**Records provided**
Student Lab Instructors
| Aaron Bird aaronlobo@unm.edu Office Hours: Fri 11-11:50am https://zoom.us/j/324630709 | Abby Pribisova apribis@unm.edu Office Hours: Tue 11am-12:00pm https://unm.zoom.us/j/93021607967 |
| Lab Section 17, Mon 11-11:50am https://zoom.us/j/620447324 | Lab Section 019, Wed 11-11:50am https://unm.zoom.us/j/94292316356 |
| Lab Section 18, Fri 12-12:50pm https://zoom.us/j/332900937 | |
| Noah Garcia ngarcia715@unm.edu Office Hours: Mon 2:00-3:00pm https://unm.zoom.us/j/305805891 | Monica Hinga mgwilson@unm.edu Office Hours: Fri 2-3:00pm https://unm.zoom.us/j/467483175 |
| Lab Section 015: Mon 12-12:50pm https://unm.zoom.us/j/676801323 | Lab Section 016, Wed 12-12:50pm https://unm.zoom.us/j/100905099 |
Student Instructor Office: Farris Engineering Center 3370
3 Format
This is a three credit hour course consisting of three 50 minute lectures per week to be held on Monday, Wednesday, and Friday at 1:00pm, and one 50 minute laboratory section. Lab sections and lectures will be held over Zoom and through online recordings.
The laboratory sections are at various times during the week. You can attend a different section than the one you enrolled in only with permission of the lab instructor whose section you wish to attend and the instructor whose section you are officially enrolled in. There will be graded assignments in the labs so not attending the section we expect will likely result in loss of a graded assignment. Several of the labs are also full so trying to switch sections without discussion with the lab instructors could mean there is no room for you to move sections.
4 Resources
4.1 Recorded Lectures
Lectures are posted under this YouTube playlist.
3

* * *

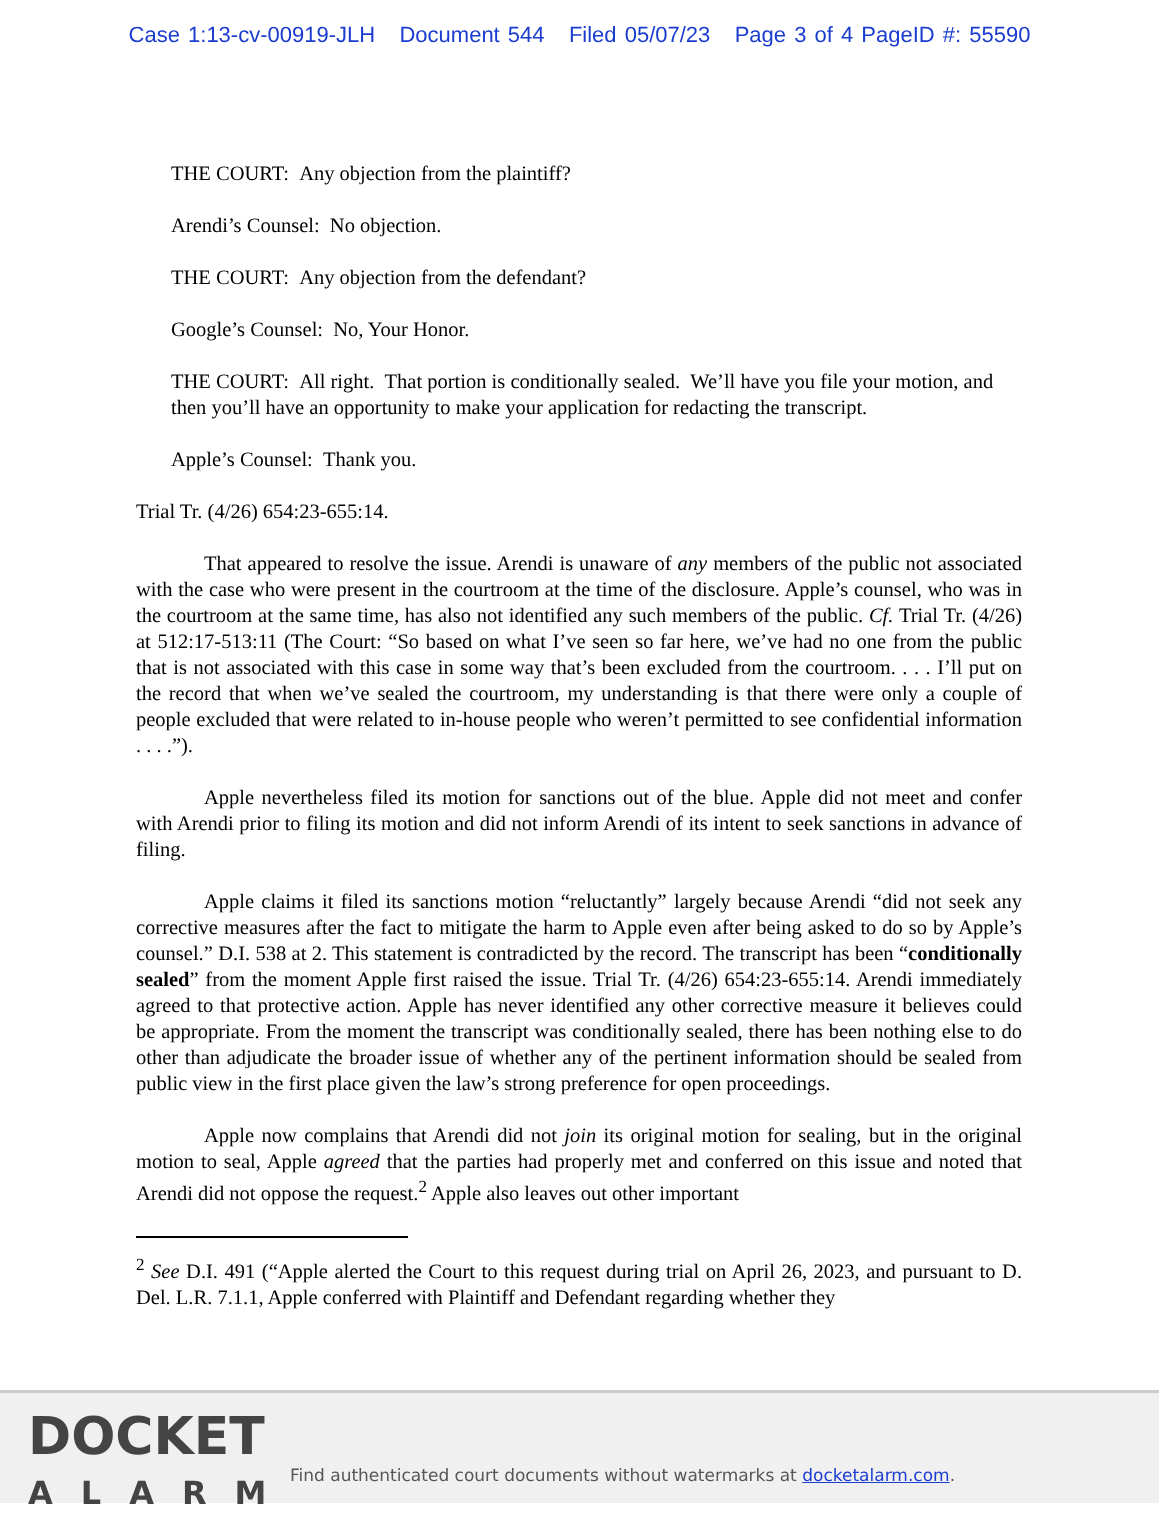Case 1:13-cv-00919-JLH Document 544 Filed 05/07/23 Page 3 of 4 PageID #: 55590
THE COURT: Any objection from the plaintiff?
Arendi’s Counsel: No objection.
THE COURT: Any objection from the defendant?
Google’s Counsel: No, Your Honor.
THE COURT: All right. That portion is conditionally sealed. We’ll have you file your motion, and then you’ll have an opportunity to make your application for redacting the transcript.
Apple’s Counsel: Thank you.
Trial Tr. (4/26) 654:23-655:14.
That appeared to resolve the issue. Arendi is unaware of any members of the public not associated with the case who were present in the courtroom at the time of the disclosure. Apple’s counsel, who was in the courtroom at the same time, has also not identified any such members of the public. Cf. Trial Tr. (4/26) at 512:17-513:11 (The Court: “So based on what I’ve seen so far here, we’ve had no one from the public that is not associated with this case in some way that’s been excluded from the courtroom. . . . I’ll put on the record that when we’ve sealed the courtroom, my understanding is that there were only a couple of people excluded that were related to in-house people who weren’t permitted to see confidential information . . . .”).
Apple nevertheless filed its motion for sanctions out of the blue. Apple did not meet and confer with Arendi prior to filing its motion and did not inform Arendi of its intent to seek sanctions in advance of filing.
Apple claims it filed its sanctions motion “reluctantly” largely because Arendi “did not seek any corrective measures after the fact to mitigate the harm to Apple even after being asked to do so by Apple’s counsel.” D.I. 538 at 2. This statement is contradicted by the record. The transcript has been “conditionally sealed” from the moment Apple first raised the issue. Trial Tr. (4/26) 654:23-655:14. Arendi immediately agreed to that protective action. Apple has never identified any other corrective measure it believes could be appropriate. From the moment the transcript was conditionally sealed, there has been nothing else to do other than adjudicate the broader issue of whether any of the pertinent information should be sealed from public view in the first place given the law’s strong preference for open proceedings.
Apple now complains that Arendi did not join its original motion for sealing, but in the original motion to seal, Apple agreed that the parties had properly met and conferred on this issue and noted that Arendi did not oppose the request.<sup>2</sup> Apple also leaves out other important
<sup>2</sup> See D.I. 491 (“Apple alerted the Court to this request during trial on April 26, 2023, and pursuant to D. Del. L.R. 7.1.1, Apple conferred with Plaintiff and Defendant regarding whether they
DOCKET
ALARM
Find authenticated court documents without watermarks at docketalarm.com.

**Requirement**
Looking at the entries above, state how many lines contain "objection"; give the number alone.

**Answer**
3